Au Centre Ouest de l’Espagne, pas très loin du Portugal, il y a L’Extremadura… J’étais au nord de cette région… Faible pression démographique… D’où une fluidité de circulation agréable… La campagne commence immédiatement où s’arrêtent les villes, jamais très grandes… Et quand je dis la campagne, je parle d’un lieu intact de nature et de cultures, vierge de l’intrication humaine qu’on connaît chez nous… Soudain, plus de maisons, plus de halles artisanales, plus de lotissements… C'est comme ça que j'aime les choses... Seulement quelques villages, distants et sagement repliés dans leur périmètre, respectueux de la place qui leur a été allouée… Liberté et harmonie...
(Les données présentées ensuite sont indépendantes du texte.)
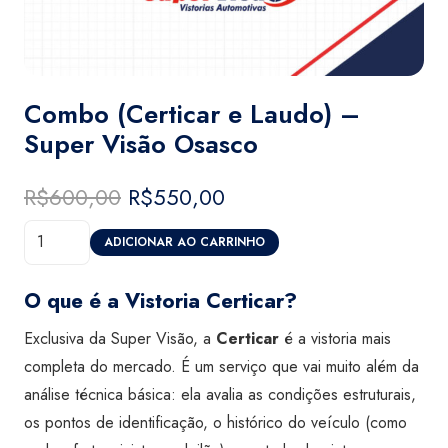
Combo (Certicar e Laudo) –
Super Visão Osasco
R$
600,00
O
R$
550,00
O
preço
preço
Combo
original
atual
ADICIONAR AO CARRINHO
(Certicar
era:
é:
e
R$600,00.
R$550,00.
O que é a Vistoria Certicar?
Laudo)
Exclusiva da Super Visão, a
Certicar
é a vistoria mais
-
completa do mercado. É um serviço que vai muito além da
Super
análise técnica básica: ela avalia as condições estruturais,
Visão
os pontos de identificação, o histórico do veículo (como
Osasco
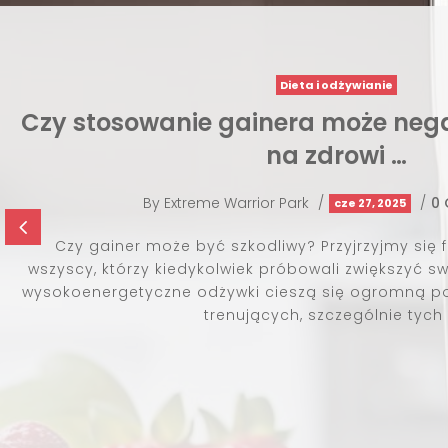
 wpłynąć
4
ra znają
ęśniową. Te
 wśród osób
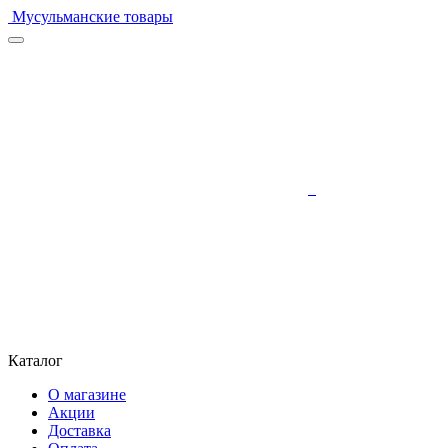
Мусульманские товары
Каталог
О магазине
Акции
Доставка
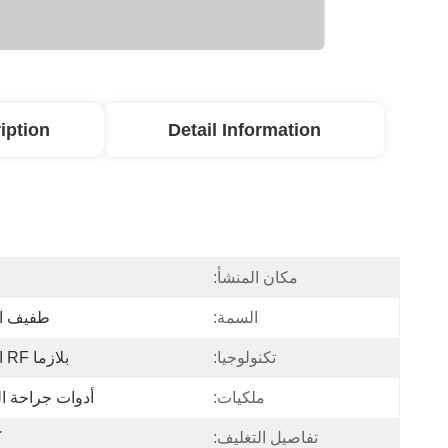
iption
Detail Information
مكان المنشأ:
ا
السمة:
طفيف ال
تكنولوجيا:
بلازما RF الباردة
ملكيات:
أدوات جراحة ا
تفاصيل التغليف:
ك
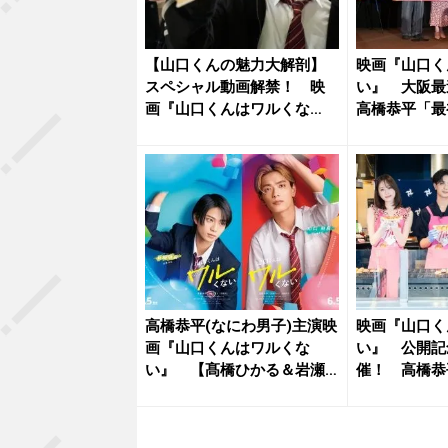
【山口くんの魅力大解剖】
映画『山口く
スペシャル動画解禁！ 映
い』 大阪
画『山口くんはワルくな
高橋恭平「最
い』 「新...
を大阪で...
高橋恭平(なにわ男子)主演映
映画『山口く
画『山口くんはワルくな
い』 公開記
い』 【髙橋ひかる＆岩瀬
催！ 高橋恭
洋志】...
もおいし...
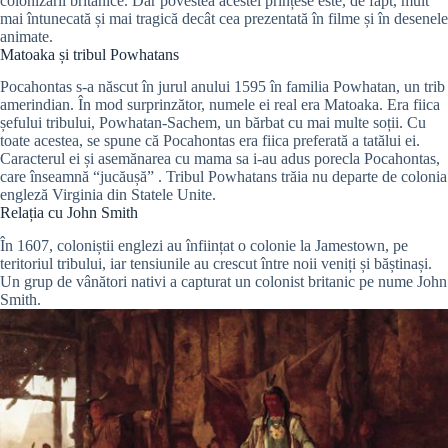
colonizării britanice. Dar povestea acestei prințese este, de fapt, mult
mai întunecată și mai tragică decât cea prezentată în filme și în desenele
animate.
Matoaka și tribul Powhatans
Pocahontas s-a născut în jurul anului 1595 în familia Powhatan, un trib
amerindian. În mod surprinzător, numele ei real era Matoaka. Era fiica
șefului tribului, Powhatan-Sachem, un bărbat cu mai multe soții. Cu
toate acestea, se spune că Pocahontas era fiica preferată a tatălui ei.
Caracterul ei și asemănarea cu mama sa i-au adus porecla Pocahontas,
care înseamnă “jucăușă” . Tribul Powhatans trăia nu departe de colonia
engleză Virginia din Statele Unite.
Relația cu John Smith
În 1607, coloniștii englezi au înființat o colonie la Jamestown, pe
teritoriul tribului, iar tensiunile au crescut între noii veniți și băștinași.
Un grup de vânători nativi a capturat un colonist britanic pe nume John
Smith.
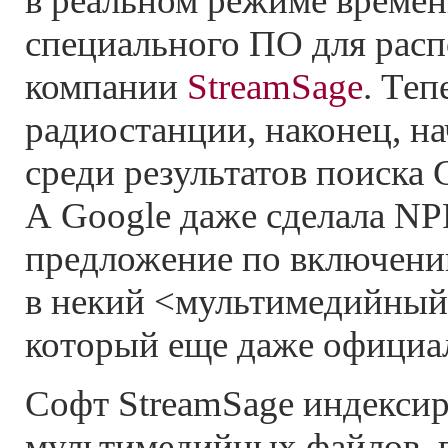
в реальном режиме време
специального ПО для расп
компании
StreamSage
. Теп
радиостанции, наконец, на
среди результатов поиска 
А Google даже сделала NP
предложение по включени
в некий <мультимедийный>
который еще даже официал
Софт StreamSage индекси
мультимедийных файлов, 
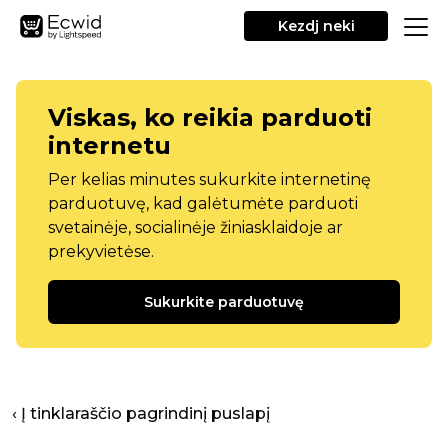
Kezdj neki
Viskas, ko reikia parduoti
internetu
Per kelias minutes sukurkite internetinę
parduotuvę, kad galėtumėte parduoti
svetainėje, socialinėje žiniasklaidoje ar
prekyvietėse.
Sukurkite parduotuvę
‹ Į tinklaraščio pagrindinį puslapį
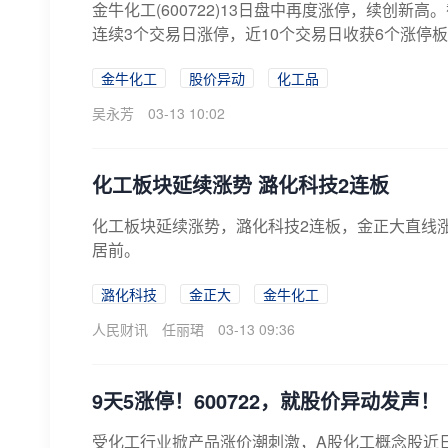
金牛化工(600722)13日盘中再度涨停，续创新高
连续3个交易日涨停，近10个交易日收获6个涨停板，
金牛化工
股价异动
化工品
吴永芳
03-13 10:02
化工板块延续涨势 潞化科技2连板
化工板块延续涨势，潞化科技2连板，金正大直线
居前。
潞化科技
金正大
金牛化工
人民财讯
任丽珺
03-13 09:36
9天5涨停！600722，就股价异动发声！
受化工行业掀产品涨价潮刺激，A股化工概念股近日连续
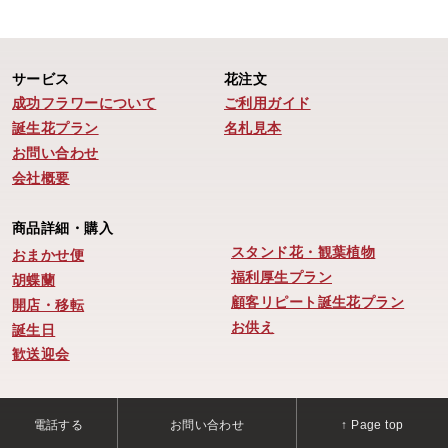
サービス
花注文
成功フラワーについて
ご利用ガイド
誕生花プラン
名札見本
お問い合わせ
会社概要
商品詳細・購入
スタンド花・観葉植物
おまかせ便
福利厚生プラン
胡蝶蘭
顧客リピート誕生花プラン
開店・移転
お供え
誕生日
歓送迎会
電話する
お問い合わせ
↑ Page top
Au nord de l’Extremadura, il y a la Sierra de Gredos, frontière naturelle au sud de la Castilla y Leon… Je l’ai franchie, et j’ai rôdé entre Caceres à l’ouest, pas très loin du Portugal, et Saucedilla à l’est… Avec le parc national de Monfragüe pour centre nevralgique, accueillant l’essentiel de mes tribulations… 

La région est avant tout un plateau, en tout cas c’est ce qui m’a semblé… Le plus souvent, c’est la dehesa, système végétal inhabituel pour un Français du Limousin : des pâtures couvertes de chênes-lièges et de chênes verts, clairsemés... Le tout donnant au bout du compte et paradoxalement l’impression d’un milieu ouvert… 
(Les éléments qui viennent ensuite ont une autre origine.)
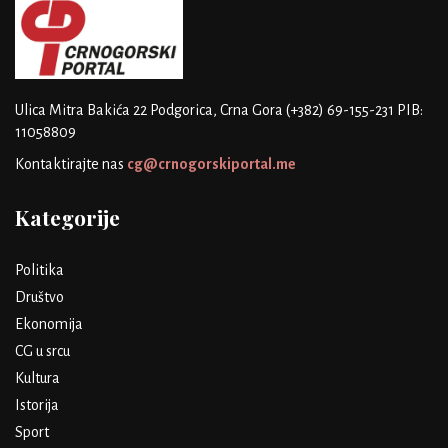
Ulica Mitra Bakića 22
Podgorica, Crna Gora
(+382) 69-155-231
PIB:
11058809
Kontaktirajte nas
cg@crnogorskiportal.me
Kategorije
Politika
Društvo
Ekonomija
CG u srcu
Kultura
Istorija
Sport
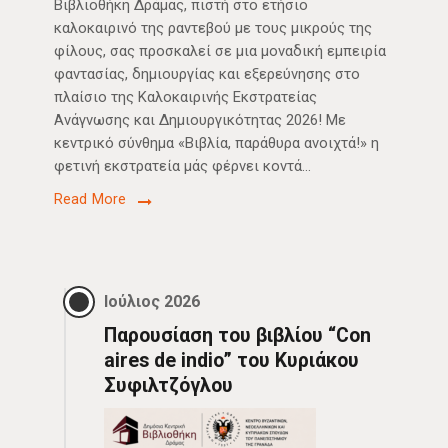
Βιβλιοθήκη Δράμας, πιστή στο ετήσιο
καλοκαιρινό της ραντεβού με τους μικρούς της
φίλους, σας προσκαλεί σε μια μοναδική εμπειρία
φαντασίας, δημιουργίας και εξερεύνησης στο
πλαίσιο της Καλοκαιρινής Εκστρατείας
Ανάγνωσης και Δημιουργικότητας 2026! Με
κεντρικό σύνθημα «Βιβλία, παράθυρα ανοιχτά!» η
φετινή εκστρατεία μάς φέρνει κοντά…
Read More
Ιούλιος 2026
Παρουσίαση του βιβλίου “Con
aires de indio” του Κυριάκου
Συφιλτζόγλου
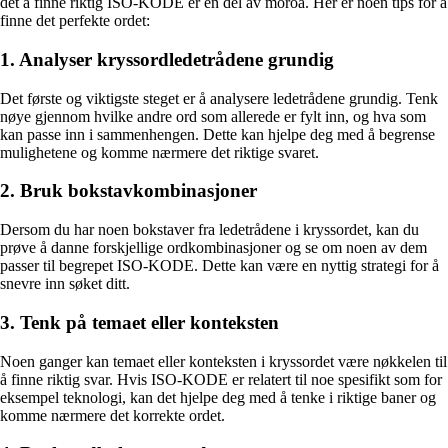
det å finne riktig ISO-KODE er en del av moroa. Her er noen tips for å
finne det perfekte ordet:
1. Analyser kryssordledetrådene grundig
Det første og viktigste steget er å analysere ledetrådene grundig. Tenk
nøye gjennom hvilke andre ord som allerede er fylt inn, og hva som
kan passe inn i sammenhengen. Dette kan hjelpe deg med å begrense
mulighetene og komme nærmere det riktige svaret.
2. Bruk bokstavkombinasjoner
Dersom du har noen bokstaver fra ledetrådene i kryssordet, kan du
prøve å danne forskjellige ordkombinasjoner og se om noen av dem
passer til begrepet ISO-KODE. Dette kan være en nyttig strategi for å
snevre inn søket ditt.
3. Tenk på temaet eller konteksten
Noen ganger kan temaet eller konteksten i kryssordet være nøkkelen til
å finne riktig svar. Hvis ISO-KODE er relatert til noe spesifikt som for
eksempel teknologi, kan det hjelpe deg med å tenke i riktige baner og
komme nærmere det korrekte ordet.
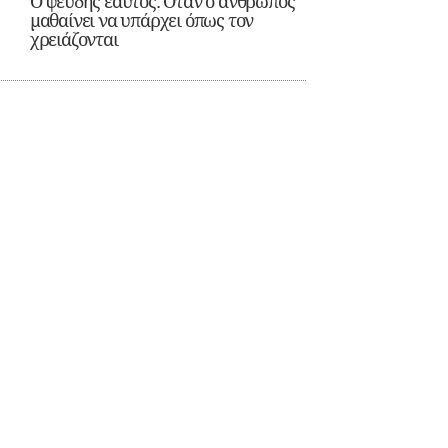
Ο ψευδής εαυτός: Όταν ο άνθρωπος
μαθαίνει να υπάρχει όπως τον
χρειάζονται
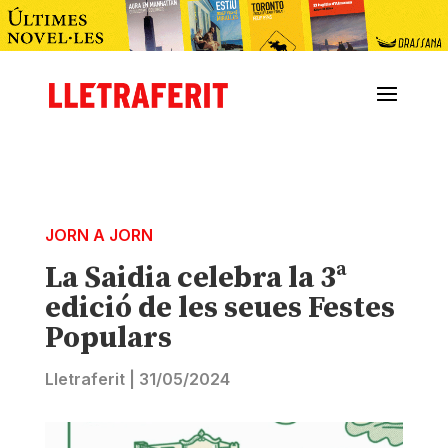
JORN A JORN
La Saidia celebra la 3ª
edició de les seues Festes
Populars
Lletraferit
|
31/05/2024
Vers l’ouest, en allant vers Cacérès, les arbres disparaissent et c’est la steppe… De l’herbe à perte de vue dans un monde plat, découpé de manière géométrique par des routes perpendiculaires aux axes principaux et qui mènent à des fermes invisibles… Pas marrant, mais exaltant, et de façon incompréhensible… Un désir de pénétration et d’investissement... Chimérique, frustrant et lourd de promesses à la fois… Seules les lignes électriques ou téléphoniques s’élèvent au-dessus du sol… Imaginez un peu : une ondulation envoûtante du terrain où la vue s’égare, où les repères disparaissent… 

Dans la dehesa, comme dans les steppes proches de Cacérès, des troupeaux de vaches, noires et menaçantes, semées au hasard des immenses étendues… L’Espagne ? sans aucun doute…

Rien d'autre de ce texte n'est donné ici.